Concerned that Farook probably had enabled a security feature on the phone that makes it inoperable after 10 failed attempts to enter a secret four-digit security code, agents approached Apple for assistance in getting into the device. Until the correct security code is entered, Apple's encryption software keeps the contents of the phone scrambled.
FBI agents wanted Apple engineers to devise a new operating system that would bypass the 10-attempt limit on the security code and other security measures built into the phone. With this done, agents then planned to use a computer program to churn through the 10,000 possible pass codes until they hit upon the right one.
After Apple refused, prosecutors for U.S. Atty. Eileen Decker asked Pym to force Apple's hand. The judge granted their request but said a final decision would come after the two sides made their case in legal filings and at the hearing.
The legal battle focused largely on an obscure centuries-old law that prosecutors said gave them the legal foundation to demand Apple's cooperation. The high-powered legal team assembled by Apple disagreed, saying the government's attempt to use the law was a dangerous overreach of its authority.

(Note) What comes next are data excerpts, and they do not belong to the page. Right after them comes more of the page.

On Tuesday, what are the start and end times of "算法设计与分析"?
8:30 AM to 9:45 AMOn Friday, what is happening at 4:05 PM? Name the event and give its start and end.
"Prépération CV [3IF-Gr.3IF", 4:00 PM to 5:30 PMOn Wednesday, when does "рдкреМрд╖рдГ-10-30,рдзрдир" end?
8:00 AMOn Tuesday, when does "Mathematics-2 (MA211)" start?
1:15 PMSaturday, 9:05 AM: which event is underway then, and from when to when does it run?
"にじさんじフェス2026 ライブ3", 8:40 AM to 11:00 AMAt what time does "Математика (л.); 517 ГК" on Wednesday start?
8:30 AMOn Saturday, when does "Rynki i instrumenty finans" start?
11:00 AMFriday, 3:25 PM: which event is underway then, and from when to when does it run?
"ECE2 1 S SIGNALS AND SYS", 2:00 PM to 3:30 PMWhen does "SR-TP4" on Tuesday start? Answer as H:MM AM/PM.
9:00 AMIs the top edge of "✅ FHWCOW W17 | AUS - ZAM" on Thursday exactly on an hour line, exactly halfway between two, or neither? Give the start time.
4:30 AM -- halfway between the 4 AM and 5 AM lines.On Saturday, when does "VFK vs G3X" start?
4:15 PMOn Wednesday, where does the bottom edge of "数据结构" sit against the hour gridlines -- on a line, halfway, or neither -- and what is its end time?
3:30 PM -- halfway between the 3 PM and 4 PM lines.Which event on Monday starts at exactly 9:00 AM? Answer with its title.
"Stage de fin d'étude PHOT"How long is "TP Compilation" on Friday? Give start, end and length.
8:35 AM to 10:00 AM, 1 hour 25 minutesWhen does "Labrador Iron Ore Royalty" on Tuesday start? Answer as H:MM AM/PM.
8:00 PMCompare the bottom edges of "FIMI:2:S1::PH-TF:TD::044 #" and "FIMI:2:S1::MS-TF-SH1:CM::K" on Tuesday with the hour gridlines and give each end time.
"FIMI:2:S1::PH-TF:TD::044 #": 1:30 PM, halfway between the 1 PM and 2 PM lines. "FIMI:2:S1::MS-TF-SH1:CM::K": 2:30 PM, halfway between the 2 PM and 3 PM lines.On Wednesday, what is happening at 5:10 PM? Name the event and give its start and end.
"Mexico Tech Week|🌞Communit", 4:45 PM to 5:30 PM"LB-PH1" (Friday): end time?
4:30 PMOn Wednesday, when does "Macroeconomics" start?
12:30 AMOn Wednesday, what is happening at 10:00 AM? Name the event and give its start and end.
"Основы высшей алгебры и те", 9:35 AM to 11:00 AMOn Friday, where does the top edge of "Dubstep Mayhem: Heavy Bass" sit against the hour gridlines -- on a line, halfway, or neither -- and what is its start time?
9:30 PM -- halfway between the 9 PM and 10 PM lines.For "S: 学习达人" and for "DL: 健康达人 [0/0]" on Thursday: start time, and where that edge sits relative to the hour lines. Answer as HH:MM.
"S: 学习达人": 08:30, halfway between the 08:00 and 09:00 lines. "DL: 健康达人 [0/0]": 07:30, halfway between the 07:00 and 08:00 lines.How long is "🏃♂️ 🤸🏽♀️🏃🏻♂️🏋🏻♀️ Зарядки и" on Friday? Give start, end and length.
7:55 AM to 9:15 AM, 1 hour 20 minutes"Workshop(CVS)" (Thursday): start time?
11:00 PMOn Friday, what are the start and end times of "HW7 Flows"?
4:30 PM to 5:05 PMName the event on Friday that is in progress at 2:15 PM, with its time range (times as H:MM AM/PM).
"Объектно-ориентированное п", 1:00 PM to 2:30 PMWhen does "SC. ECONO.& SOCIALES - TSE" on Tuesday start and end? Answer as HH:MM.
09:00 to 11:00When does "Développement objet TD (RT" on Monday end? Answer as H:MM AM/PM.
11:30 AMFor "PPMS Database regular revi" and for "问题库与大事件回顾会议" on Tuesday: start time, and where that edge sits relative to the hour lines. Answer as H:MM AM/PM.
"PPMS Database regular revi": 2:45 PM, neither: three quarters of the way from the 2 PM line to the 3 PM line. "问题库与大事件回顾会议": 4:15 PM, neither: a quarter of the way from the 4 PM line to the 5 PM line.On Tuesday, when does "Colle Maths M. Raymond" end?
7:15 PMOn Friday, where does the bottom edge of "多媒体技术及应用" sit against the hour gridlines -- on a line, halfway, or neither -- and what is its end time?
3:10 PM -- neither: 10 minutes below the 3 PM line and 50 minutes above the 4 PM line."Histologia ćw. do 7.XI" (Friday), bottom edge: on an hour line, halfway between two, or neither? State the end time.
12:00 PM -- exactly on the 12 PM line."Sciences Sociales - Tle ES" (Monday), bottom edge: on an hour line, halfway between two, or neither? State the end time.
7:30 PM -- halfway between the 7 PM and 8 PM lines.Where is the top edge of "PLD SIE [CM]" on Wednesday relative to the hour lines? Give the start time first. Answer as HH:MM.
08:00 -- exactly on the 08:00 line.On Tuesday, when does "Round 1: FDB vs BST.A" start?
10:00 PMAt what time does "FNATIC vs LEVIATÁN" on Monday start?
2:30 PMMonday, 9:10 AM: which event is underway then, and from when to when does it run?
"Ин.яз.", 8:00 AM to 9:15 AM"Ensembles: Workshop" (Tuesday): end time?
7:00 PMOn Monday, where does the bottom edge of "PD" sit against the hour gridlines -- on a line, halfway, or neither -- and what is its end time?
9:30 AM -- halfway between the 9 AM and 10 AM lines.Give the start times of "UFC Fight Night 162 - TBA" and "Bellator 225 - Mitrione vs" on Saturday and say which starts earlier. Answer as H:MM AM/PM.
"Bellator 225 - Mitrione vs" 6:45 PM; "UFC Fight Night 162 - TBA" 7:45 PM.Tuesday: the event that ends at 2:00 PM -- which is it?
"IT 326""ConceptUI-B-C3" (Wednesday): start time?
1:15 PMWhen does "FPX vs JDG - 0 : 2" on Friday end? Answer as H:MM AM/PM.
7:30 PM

But amid all the legal wrangling, the two sides saw eye-to-eye on a basic idea: The government insisted repeatedly that only Apple's engineers could fashion a way past the security barriers they themselves had built. Apple did not disagree, but it said that being forced to create the work-around amounted to building a master key that, if stolen by hackers, would jeopardize the privacy of all its customers.
Monday's claim by prosecutors upended that understanding, suddenly injecting into the debate the idea that the master key has already been devised by someone other than Apple.
Jonathan Zdziarski, a leading expert on iPhone security, said the information given to federal authorities is likely to have focused on ways to copy a portion of the phone's memory that keeps track of how many attempts have been made to enter an iPhone's pass code. By repeatedly restoring the original copy of those data after nine guesses, the agency potentially could avoid triggering the feature that makes the phone's contents inaccessible after 10 failed tries.
Zdziarski did not think the announcement of a possible way to hack into the device would hurt Apple and its reputation for strong security. Farook's phone, he noted, was an older device that didn't include the most up-to-date security.
"We do know that whatever the solution is, [the] FBI believes they can effectively test it within a two-week period, so it's likely nothing that is incredibly experimental," Zdziarski said of the FBI's potential solution.